Guess what? Customers are human beings. Actually, if you’re in any way choosy with the projects you work with, your customers are probably nice enough human beings.
We’ve all worked with people who say ‘no’ to nearly everything. Bosses who appear at the end of a process only to say they don’t like the result. People who see problems everywhere. Customers who change their minds every second meeting. Because these situations affect our work, we’ve learnt to prevent and manage them. We know that we need to make sure that decision makers are involved in the process, we need to back up decisions with arguments, etc.
So basically there are people who find it very easy to say ‘no’, and ‘but’, and we kind of know how to deal with them. But other people find it extremely difficult.
Some customers feel uncomfortable to admit that they don’t like the result of someone else’s hard work. So they don’t say it. Or they say it way later than they should have.
No matter how enthusiastic you are about your work, you’ve to give your customer a nice way out in case they don’t like it. You’ve to let them say ‘no’ in a comfortable, constructive way. You need to let them know that it’s fine to say ‘no’, and ‘but’, and ‘I’m not sure’. It‘s part of the process. It’s part of the progress.

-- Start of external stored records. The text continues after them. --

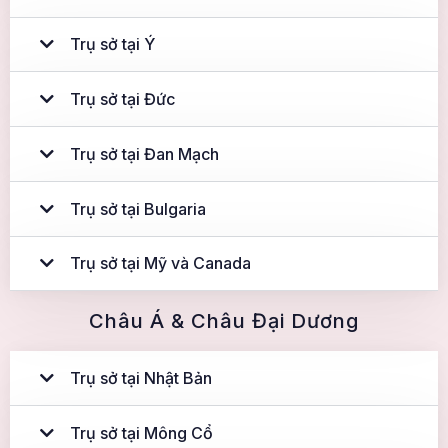
Trụ sở tại Ý
Trụ sở tại Đức
Trụ sở tại Đan Mạch
Trụ sở tại Bulgaria
Trụ sở tại Mỹ và Canada
Châu Á & Châu Đại Dương
Trụ sở tại Nhật Bản
Trụ sở tại Mông Cổ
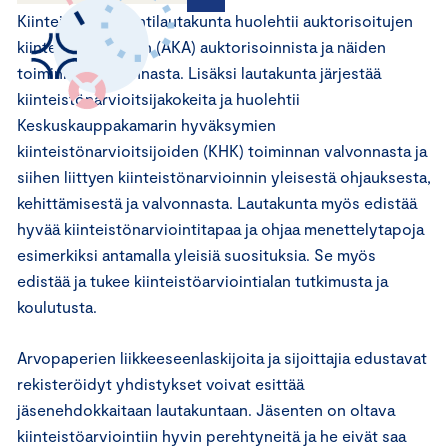
Kiinteistönarviointilautakunta huolehtii auktorisoitujen
kiinteistöarvioijien (AKA) auktorisoinnista ja näiden
toiminnan valvonnasta. Lisäksi lautakunta järjestää
kiinteistönarvioitsijakokeita ja huolehtii
Keskuskauppakamarin hyväksymien
kiinteistönarvioitsijoiden (KHK) toiminnan valvonnasta ja
siihen liittyen kiinteistönarvioinnin yleisestä ohjauksesta,
kehittämisestä ja valvonnasta. Lautakunta myös edistää
hyvää kiinteistönarviointitapaa ja ohjaa menettelytapoja
esimerkiksi antamalla yleisiä suosituksia. Se myös
edistää ja tukee kiinteistöarviointialan tutkimusta ja
koulutusta.
Arvopaperien liikkeeseenlaskijoita ja sijoittajia edustavat
rekisteröidyt yhdistykset voivat esittää
jäsenehdokkaitaan lautakuntaan. Jäsenten on oltava
kiinteistöarviointiin hyvin perehtyneitä ja he eivät saa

Getting an honest reaction from the customer is easier if you don’t ask for a definite answer the same day you present your work. Let them digest it. Let them think and talk about it when you’re not there. Things can be discussed in front of you, but still, tell them to think about it for a couple of days, and then give a definite answer.

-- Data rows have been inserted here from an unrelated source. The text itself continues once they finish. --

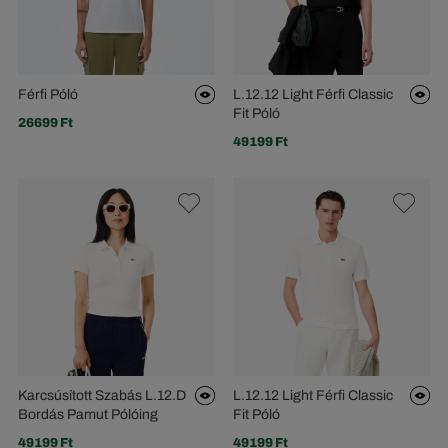
Férfi Póló
L.12.12 Light Férfi Classic
Fit Póló
26699 Ft
49199 Ft
Karcsúsított Szabás L.12.D
L.12.12 Light Férfi Classic
Bordás Pamut Pólóing
Fit Póló
49199 Ft
49199 Ft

I’ve been doing this with web projects at different levels and it’s worked out well. It gives the customer confidence and a sense of real control. It’s a nice way to work.
But I’ve also experienced the opposite. I’ve seen people presenting their work with such enthusiasm that the customer felt they couldn’t really say ‘no’. At least not right there, right then. A few days later, when the truth is said, problems of all sorts arise.
Remember: customers can actually be very nice people. They might find it hard to say they’re not convinced with your work. Not only this: they might be right in not being happy with your work! Encourage them to tell the truth, and listen carefully.